• Source passage:
┏━━

POS Tagging - Viterbi Decoding
Part-of-Speech (POS) tagging is a fundamental sequence labeling task in Natural Language Processing that assigns grammatical categories to words in context. The Viterbi algorithm provides an elegant dynamic programming solution to find the most probable sequence of POS tags using Hidden Markov Models.
1. Hidden Markov Models for POS Tagging
A Hidden Markov Model for POS tagging consists of:
- Hidden States (S): POS tags {Noun, Verb, Adjective, Determiner, ...}
- Observable Symbols (O): Words in the vocabulary {the, cat, runs, quickly, ...}
- Transition Probabilities (A): P(tag_j | tag_i) - likelihood of tag sequence
- Emission Probabilities (B): P(word | tag) - likelihood of word given tag
- Initial Probabilities (π): P(tag) - probability of starting with a tag
2. The Decoding Problem
Given a sequence of words W = w₁, w₂, ..., wₙ and HMM parameters (A, B, π), find the most likely tag sequence T* = t₁, t₂, ..., tₙ such that:
T* = argmax P(T | W)
Using Bayes' theorem and the Markov assumption:
T* = argmax ∏ᵢ₌₁ⁿ P(wᵢ | tᵢ) × P(tᵢ | tᵢ₋₁)
3. Viterbi Algorithm: Dynamic Programming Solution
The Viterbi algorithm solves this optimization problem efficiently using dynamic programming principles.

┗━━

• Problem 1:
In the Viterbi decoding page, what do the emission probabilities (B) represent?
• Problem 2:
From the Viterbi decoding page, extract the passage that begins at the words "POS Tagging - Viterbi" and ends after the words "Hidden Markov Models.".
• Problem 3:
Shorten the paragraph of the Viterbi decoding page that opens with "Part-of-Speech (POS) tagging is a fundamental", keeping its main facts.

(Page images and their extracted text)
┏━━

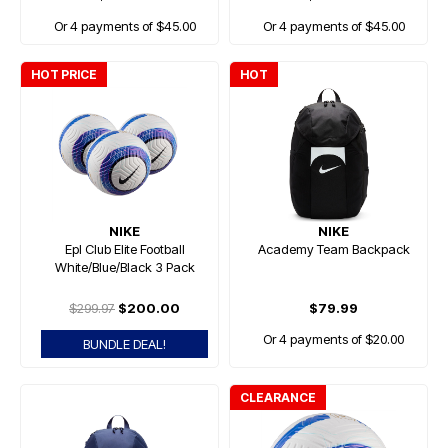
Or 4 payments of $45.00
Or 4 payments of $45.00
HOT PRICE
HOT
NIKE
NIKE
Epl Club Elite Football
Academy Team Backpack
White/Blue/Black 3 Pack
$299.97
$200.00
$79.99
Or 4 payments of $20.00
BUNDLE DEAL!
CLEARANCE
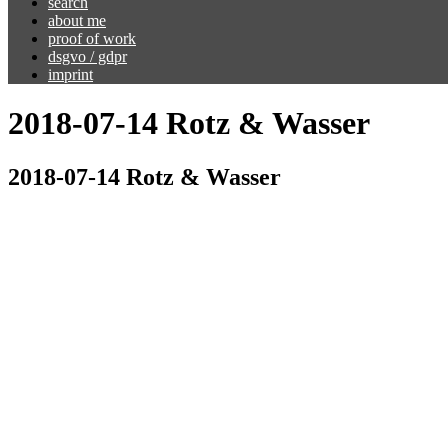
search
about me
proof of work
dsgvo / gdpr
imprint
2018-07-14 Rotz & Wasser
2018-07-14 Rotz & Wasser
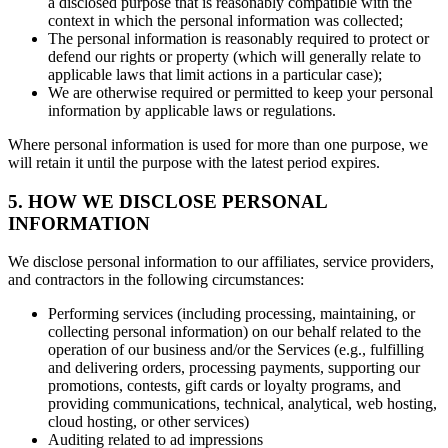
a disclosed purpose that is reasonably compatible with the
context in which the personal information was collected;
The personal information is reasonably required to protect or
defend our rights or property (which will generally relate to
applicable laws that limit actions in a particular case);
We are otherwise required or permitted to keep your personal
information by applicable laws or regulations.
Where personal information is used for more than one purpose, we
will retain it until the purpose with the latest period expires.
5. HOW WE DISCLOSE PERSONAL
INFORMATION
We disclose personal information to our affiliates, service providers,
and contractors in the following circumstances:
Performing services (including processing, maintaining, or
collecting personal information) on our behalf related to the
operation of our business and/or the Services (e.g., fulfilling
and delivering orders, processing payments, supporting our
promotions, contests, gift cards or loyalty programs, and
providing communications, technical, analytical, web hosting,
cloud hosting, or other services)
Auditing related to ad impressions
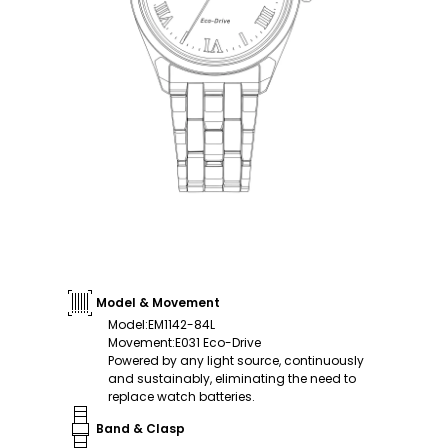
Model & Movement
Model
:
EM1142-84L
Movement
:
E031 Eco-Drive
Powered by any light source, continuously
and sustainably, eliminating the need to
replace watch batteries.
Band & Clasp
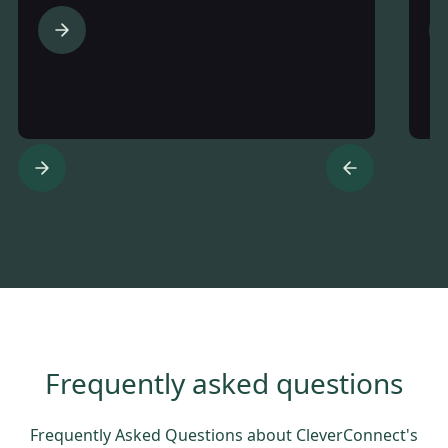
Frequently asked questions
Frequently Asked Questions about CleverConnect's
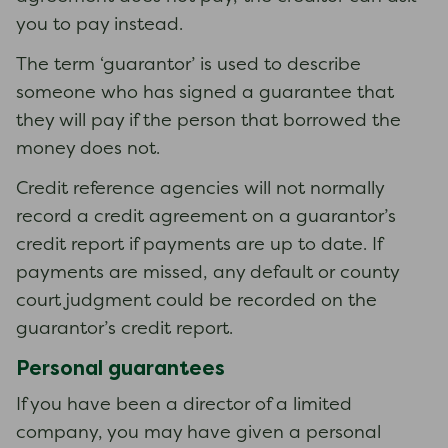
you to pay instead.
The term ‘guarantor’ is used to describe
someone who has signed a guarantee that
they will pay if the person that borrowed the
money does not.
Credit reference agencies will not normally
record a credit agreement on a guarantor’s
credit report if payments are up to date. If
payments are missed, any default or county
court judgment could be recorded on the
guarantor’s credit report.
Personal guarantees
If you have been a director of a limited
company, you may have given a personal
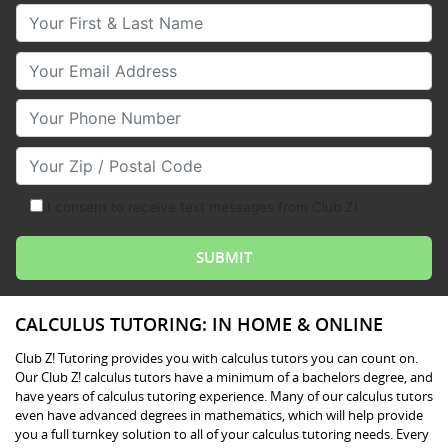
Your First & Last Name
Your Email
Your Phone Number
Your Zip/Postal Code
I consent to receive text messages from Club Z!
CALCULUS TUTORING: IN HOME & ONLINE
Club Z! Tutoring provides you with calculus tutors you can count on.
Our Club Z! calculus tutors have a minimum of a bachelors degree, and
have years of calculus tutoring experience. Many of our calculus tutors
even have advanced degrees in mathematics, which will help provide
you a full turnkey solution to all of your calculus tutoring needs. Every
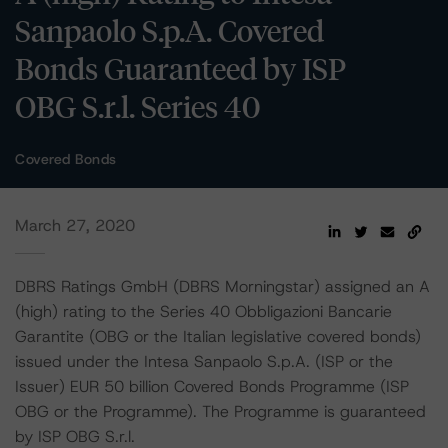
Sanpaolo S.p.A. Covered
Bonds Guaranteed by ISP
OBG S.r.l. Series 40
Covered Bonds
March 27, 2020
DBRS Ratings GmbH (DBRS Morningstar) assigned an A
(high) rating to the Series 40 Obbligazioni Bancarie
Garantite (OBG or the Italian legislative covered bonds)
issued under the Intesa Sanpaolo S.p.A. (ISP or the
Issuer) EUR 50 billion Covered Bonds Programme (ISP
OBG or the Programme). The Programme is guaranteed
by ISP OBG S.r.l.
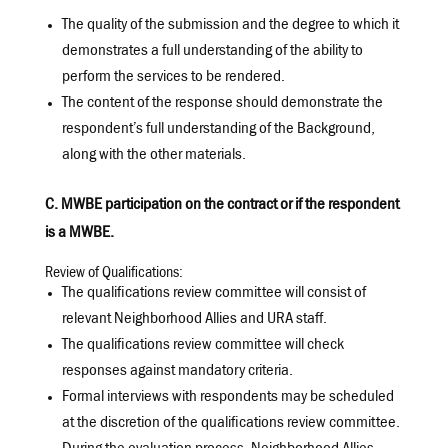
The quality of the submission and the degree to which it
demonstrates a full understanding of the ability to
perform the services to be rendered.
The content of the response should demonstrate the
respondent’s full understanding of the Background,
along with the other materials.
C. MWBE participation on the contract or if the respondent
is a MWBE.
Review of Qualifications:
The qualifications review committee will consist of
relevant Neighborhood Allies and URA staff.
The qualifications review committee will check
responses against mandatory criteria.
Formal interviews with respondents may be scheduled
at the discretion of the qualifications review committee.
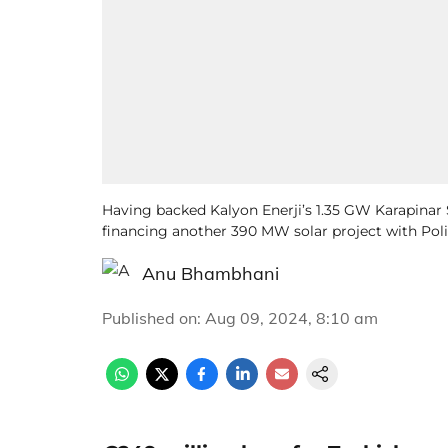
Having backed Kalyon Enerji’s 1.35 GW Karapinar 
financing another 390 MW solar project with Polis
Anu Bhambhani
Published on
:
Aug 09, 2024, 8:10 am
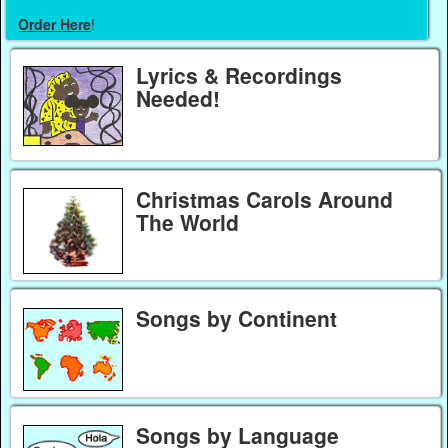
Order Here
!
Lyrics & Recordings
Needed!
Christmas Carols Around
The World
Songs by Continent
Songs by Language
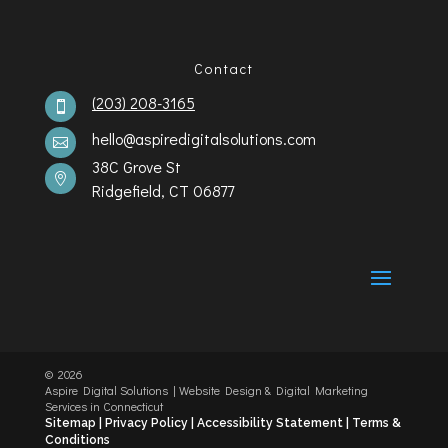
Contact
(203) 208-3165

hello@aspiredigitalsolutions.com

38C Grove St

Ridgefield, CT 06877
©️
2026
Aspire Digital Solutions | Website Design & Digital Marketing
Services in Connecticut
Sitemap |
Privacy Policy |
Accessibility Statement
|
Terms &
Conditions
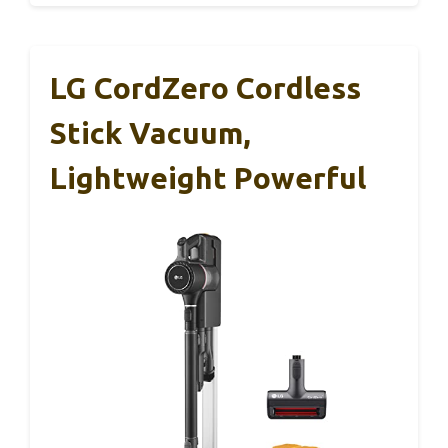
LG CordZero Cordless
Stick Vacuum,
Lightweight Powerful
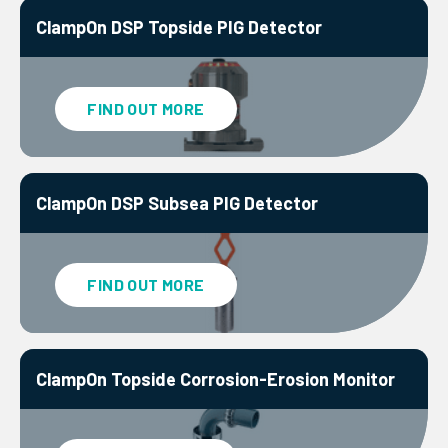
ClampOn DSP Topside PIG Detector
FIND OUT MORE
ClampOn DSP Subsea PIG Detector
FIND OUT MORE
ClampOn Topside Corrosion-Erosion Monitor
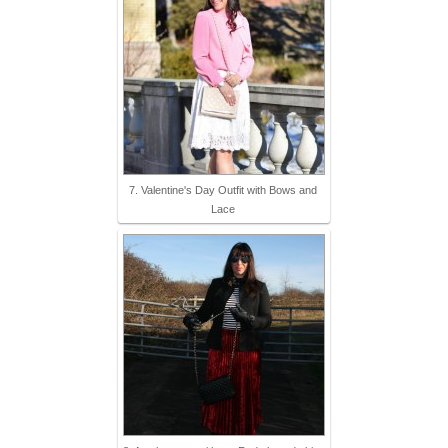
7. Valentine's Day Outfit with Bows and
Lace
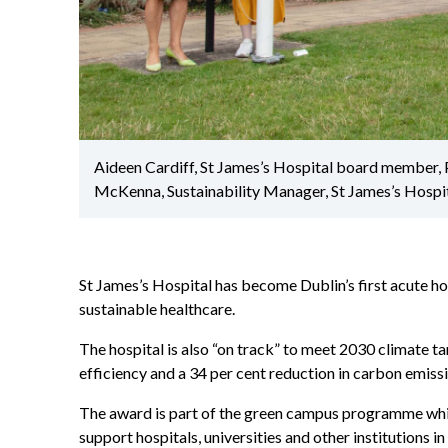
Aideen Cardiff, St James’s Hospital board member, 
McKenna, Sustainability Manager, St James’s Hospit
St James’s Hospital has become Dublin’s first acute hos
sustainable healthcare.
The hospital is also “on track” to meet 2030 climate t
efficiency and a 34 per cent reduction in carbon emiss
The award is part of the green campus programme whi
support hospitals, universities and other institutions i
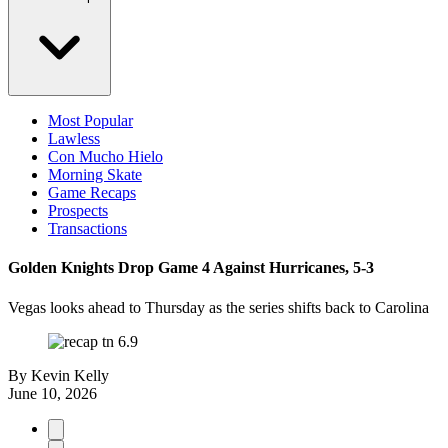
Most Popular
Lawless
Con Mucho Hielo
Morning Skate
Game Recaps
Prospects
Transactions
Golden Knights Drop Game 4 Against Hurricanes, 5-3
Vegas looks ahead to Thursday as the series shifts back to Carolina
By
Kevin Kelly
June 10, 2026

┗━━

• Answer space 1:
P(word | tag), the likelihood of a word given its tag.

• Answer space 2:
POS Tagging - Viterbi Decoding
Part-of-Speech (POS) tagging is a fundamental sequence labeling task in Natural Language Processing that assigns grammatical categories to words in context. The Viterbi algorithm provides an elegant dynamic programming solution to find the most probable sequence of POS tags using Hidden Markov Models.

• Answer space 3:
POS tagging is a core sequence labeling task in Natural Language Processing that gives words their grammatical categories in context. The Viterbi algorithm uses dynamic programming with Hidden Markov Models to find the most probable sequence of POS tags.